Parallel dazu entwickelten die Wissenschaftler anhand der Daten mathematische Ableitungen und die Techniker der Pimpel GmbH. erstellten Maschinen-Simulationen.
Das Ohr an der Maschine
Im Juni 2016 wurde begonnen den Leitstand anhand des mathematischen Regelwerks zu programmieren und die historischen Daten der Testmaschinen in die Leitstände hinein geladen. Ab dann filterten die Leitstände aus alten und neuen Daten Empfehlungen heraus. Zum Beispiel: „Bitte Motorspindel prüfen!“
Der Beginn der Rechenarbeit der Leitstände markierte den eigentlichen Beginn des Projekts „Instandhaltung 4.0“. Das als lernendes Projekt angelegt war: Jede neue Erkenntnis wurde ergänzend in die Leitstände dazu programmiert.

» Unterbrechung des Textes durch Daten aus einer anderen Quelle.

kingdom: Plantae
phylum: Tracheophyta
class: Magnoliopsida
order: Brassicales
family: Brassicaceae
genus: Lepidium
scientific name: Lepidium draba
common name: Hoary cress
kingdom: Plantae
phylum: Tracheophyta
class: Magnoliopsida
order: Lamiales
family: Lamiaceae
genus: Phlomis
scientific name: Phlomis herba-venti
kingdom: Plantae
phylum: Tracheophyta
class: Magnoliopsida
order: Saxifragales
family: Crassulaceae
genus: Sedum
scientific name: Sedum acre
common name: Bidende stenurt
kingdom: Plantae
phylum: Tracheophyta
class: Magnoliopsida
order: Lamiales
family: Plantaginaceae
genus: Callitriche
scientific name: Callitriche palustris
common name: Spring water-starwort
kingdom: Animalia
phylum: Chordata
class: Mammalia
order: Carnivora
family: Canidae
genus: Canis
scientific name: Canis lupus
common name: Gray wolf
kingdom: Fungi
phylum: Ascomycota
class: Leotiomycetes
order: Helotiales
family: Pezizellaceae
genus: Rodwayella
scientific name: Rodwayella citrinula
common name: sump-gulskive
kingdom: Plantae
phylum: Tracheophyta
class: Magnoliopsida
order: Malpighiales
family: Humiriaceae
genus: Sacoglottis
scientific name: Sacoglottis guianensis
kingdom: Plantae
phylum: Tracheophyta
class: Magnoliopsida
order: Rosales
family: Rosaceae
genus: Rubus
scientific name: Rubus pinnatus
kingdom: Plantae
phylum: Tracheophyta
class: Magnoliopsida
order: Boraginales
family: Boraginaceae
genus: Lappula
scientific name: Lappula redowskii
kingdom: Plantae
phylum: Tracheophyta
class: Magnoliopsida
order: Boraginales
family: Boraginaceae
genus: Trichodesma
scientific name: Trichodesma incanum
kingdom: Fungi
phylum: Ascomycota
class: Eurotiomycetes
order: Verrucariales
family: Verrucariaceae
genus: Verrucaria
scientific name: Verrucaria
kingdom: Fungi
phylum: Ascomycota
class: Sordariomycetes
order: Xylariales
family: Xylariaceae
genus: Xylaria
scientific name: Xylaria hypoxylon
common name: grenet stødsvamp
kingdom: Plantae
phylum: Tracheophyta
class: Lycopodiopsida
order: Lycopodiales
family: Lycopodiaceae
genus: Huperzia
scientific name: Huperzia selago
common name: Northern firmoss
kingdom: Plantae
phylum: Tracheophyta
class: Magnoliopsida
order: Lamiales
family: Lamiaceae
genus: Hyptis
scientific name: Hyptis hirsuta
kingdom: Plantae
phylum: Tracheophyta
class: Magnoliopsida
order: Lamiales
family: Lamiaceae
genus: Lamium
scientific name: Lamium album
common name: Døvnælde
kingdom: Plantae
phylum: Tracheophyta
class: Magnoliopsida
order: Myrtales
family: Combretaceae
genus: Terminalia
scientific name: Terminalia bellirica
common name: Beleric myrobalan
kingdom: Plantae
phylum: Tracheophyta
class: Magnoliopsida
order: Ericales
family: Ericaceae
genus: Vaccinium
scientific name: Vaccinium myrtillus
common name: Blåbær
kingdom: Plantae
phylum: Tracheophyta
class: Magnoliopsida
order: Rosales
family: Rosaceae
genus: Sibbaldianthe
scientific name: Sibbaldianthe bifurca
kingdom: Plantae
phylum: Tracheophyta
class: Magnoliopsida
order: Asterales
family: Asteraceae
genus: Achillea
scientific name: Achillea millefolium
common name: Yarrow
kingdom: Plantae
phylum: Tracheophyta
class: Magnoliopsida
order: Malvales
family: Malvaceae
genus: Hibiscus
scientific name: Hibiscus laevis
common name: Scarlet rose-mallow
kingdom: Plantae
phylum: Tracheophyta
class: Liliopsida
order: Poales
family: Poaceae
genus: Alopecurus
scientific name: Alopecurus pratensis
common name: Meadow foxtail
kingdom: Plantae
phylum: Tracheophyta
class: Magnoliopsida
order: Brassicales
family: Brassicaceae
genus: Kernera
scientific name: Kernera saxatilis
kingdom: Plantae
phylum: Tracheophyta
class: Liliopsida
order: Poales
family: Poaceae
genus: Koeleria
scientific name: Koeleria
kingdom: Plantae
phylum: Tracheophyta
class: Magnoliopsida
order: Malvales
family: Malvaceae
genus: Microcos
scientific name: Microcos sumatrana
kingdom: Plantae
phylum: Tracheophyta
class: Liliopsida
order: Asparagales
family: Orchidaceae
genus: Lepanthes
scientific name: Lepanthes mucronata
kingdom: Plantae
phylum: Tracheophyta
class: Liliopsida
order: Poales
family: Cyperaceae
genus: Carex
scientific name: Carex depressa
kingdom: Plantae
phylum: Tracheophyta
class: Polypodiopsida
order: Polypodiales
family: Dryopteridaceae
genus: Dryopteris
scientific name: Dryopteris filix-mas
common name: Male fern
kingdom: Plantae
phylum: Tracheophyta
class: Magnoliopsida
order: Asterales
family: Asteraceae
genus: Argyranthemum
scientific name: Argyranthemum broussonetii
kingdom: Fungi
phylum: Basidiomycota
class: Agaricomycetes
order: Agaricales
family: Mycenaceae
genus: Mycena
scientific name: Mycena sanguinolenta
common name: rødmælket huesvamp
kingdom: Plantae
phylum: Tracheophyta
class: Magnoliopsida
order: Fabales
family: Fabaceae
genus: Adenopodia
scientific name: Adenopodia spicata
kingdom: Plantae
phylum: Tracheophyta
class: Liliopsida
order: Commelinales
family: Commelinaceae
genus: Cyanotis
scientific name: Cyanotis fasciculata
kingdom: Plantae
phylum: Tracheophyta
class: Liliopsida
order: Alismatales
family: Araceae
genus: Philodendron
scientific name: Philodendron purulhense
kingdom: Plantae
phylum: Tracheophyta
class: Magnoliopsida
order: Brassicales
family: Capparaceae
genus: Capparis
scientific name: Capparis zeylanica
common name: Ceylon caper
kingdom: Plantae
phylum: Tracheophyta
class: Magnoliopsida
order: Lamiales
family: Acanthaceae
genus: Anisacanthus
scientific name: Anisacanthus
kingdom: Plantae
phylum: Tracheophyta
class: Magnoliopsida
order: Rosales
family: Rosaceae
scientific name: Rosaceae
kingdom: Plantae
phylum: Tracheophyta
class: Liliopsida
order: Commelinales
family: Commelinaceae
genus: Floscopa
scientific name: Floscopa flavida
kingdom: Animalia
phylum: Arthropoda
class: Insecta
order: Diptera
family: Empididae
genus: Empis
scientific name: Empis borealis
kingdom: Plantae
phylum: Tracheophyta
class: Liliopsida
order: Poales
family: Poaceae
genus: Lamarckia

Die Techniker des Fraunhofer-Instituts hatten dabei die Aufgabe, allfällige Daten-Relationen via Datamining aufzuspüren.
Es funktioniert!
Der allerletzte Schritt des Projekts: Alle Daten wurden untereinander verglichen, also validiert. Das Ergebnis: Die Idee, die hinter dem Projekt stand – also die Frage „Lassen sich verschiedene Echtdaten rechnerisch so verknüpfen, dass daraus sinnvolle Empfehlungen für die Instandhaltung abgeleitet werden können?“ – wurde bestätigt.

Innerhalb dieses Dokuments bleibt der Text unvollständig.